None of this seems like a good enough reason to disappear from someone you love.

"So why did you start talking to him again?"

"When I turned thirty, he sent Rebecca and me to Rome," Clare says. "As a present."

Okay, let's see. A trip to Europe from a man you aren't speaking to is allowed. But letting a man who is your great love invest in a hotel your family once owned? That's out of the question. I'll never understand this.

"Of course, Raphael made it seem like we'd be doing him this huge favor if we went," Clare says. "He said if I'd go to Rome, he'd try to fix what he'd done. So when I got back, he and I went out a few times."

When she was thirty, I was ten. Rebecca and William were still married. Did I know about the trip to Rome or the dates with Raphael? Probably not.

"By then, I was already dating Elias, and he was a little more aggressive," she says.

That I can easily imagine. Everyone is more aggressive than Raphael. He was probably still trying to come up with a strategy for the post-Elias Clare when Gyula swooped in.

"When Da called me in Budapest, the first person I wanted to talk to was Rebecca, which was incredibly stupid," Clare says.

It's not stupid so much as it is puzzling. We all wanted Rebecca—to see, to touch, to talk to—right after she'd made it abundantly clear that she didn't want any of us.

"The other person I wanted was Raphael," Clare says. "I didn't even tell Gyula what had happened until I was home."

I get Clare more coffee, pausing to swirl hot water through the cup just to warm it up. No matter how hot it is outside, my sister likes her coffee scalding. Maybe Gyula was. right, I think, when he blamed Rebecca for the breakup.

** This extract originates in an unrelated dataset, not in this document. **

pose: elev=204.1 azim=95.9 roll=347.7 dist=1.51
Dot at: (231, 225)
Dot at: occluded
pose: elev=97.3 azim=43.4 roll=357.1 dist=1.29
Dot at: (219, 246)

But maybe there's a reason that when she got the worst possible news Clare wanted Raphael instead of her boyfriend.

 

Raphael calls me that day at Charlotte's office.

"Leila, I feel terrible we worried you," he says.

I pause, wondering if I should tell him congratulations. As happy as Clare is, he must be ten times more so.

"You have to let me buy my way out of this," he says. "I get you something hideously expensive and you forgive me."

"No, it's fine," I say. "Don't even think about it."

"I've made up my mind," he says. "Buying forgiveness is what my father would do."

"Since when do you want to be like Uncle Harold?"

A question that just slips out. Even when I'm really angry with Da, I don't want to hear anyone else criticizing him.

"It's Rebecca," Raphael says, interrupting my useless regret. "When I thought of this ever happening, I knew I would buy her the huge, happy thing I could never give Clare."

It's always Rebecca, I think. I really need to be writing Adrien Tilden.

"You can get Clare something," I say. "You're not Gyula. It's not the same."